[Saved data entries]
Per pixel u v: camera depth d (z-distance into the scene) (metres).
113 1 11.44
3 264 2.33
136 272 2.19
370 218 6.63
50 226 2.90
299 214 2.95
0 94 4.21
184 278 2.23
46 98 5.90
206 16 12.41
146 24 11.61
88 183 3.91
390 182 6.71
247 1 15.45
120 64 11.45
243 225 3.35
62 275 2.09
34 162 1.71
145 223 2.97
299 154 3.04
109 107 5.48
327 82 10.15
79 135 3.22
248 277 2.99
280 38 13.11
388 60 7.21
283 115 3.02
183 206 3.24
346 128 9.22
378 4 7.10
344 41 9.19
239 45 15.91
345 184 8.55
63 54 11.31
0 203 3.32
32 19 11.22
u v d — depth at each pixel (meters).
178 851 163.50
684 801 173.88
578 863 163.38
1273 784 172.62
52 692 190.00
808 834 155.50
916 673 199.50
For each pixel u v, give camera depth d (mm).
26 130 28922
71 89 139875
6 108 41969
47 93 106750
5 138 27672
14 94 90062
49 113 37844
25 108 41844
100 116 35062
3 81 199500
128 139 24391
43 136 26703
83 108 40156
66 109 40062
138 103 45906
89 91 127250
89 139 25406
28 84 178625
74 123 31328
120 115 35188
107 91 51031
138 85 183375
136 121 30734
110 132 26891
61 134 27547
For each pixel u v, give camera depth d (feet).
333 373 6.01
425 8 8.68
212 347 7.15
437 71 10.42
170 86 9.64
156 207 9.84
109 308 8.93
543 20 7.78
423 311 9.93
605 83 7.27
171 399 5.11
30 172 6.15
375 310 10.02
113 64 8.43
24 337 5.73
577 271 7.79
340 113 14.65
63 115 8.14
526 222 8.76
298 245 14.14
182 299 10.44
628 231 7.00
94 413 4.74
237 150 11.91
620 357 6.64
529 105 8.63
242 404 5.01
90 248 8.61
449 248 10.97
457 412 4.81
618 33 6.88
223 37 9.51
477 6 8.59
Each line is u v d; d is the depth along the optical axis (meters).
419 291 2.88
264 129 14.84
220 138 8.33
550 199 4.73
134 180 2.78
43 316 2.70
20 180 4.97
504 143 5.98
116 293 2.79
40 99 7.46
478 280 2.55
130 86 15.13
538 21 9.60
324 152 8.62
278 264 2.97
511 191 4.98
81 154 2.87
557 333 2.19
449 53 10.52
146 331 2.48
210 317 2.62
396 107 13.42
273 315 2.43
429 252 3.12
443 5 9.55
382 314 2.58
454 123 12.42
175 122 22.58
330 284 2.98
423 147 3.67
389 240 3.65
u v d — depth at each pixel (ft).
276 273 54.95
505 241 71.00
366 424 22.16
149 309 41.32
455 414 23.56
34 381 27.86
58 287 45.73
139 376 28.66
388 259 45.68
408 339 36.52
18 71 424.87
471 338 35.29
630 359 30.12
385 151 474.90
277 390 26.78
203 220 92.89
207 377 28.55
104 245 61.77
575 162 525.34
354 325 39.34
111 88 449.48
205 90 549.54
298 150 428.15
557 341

**What is needed**. Every line above must appear again in your reply, exactly as written.

**Solution for this task**.
Per pixel u v: camera depth d (z-distance into the scene) (metres).
113 1 11.44
3 264 2.33
136 272 2.19
370 218 6.63
50 226 2.90
299 214 2.95
0 94 4.21
184 278 2.23
46 98 5.90
206 16 12.41
146 24 11.61
88 183 3.91
390 182 6.71
247 1 15.45
120 64 11.45
243 225 3.35
62 275 2.09
34 162 1.71
145 223 2.97
299 154 3.04
109 107 5.48
327 82 10.15
79 135 3.22
248 277 2.99
280 38 13.11
388 60 7.21
283 115 3.02
183 206 3.24
346 128 9.22
378 4 7.10
344 41 9.19
239 45 15.91
345 184 8.55
63 54 11.31
0 203 3.32
32 19 11.22
u v d — depth at each pixel (meters).
178 851 163.50
684 801 173.88
578 863 163.38
1273 784 172.62
52 692 190.00
808 834 155.50
916 673 199.50
For each pixel u v, give camera depth d (mm).
26 130 28922
71 89 139875
6 108 41969
47 93 106750
5 138 27672
14 94 90062
49 113 37844
25 108 41844
100 116 35062
3 81 199500
128 139 24391
43 136 26703
83 108 40156
66 109 40062
138 103 45906
89 91 127250
89 139 25406
28 84 178625
74 123 31328
120 115 35188
107 91 51031
138 85 183375
136 121 30734
110 132 26891
61 134 27547
For each pixel u v, give camera depth d (feet).
333 373 6.01
425 8 8.68
212 347 7.15
437 71 10.42
170 86 9.64
156 207 9.84
109 308 8.93
543 20 7.78
423 311 9.93
605 83 7.27
171 399 5.11
30 172 6.15
375 310 10.02
113 64 8.43
24 337 5.73
577 271 7.79
340 113 14.65
63 115 8.14
526 222 8.76
298 245 14.14
182 299 10.44
628 231 7.00
94 413 4.74
237 150 11.91
620 357 6.64
529 105 8.63
242 404 5.01
90 248 8.61
449 248 10.97
457 412 4.81
618 33 6.88
223 37 9.51
477 6 8.59
Each line is u v d; d is the depth along the optical axis (meters).
419 291 2.88
264 129 14.84
220 138 8.33
550 199 4.73
134 180 2.78
43 316 2.70
20 180 4.97
504 143 5.98
116 293 2.79
40 99 7.46
478 280 2.55
130 86 15.13
538 21 9.60
324 152 8.62
278 264 2.97
511 191 4.98
81 154 2.87
557 333 2.19
449 53 10.52
146 331 2.48
210 317 2.62
396 107 13.42
273 315 2.43
429 252 3.12
443 5 9.55
382 314 2.58
454 123 12.42
175 122 22.58
330 284 2.98
423 147 3.67
389 240 3.65
u v d — depth at each pixel (ft).
276 273 54.95
505 241 71.00
366 424 22.16
149 309 41.32
455 414 23.56
34 381 27.86
58 287 45.73
139 376 28.66
388 259 45.68
408 339 36.52
18 71 424.87
471 338 35.29
630 359 30.12
385 151 474.90
277 390 26.78
203 220 92.89
207 377 28.55
104 245 61.77
575 162 525.34
354 325 39.34
111 88 449.48
205 90 549.54
298 150 428.15
557 341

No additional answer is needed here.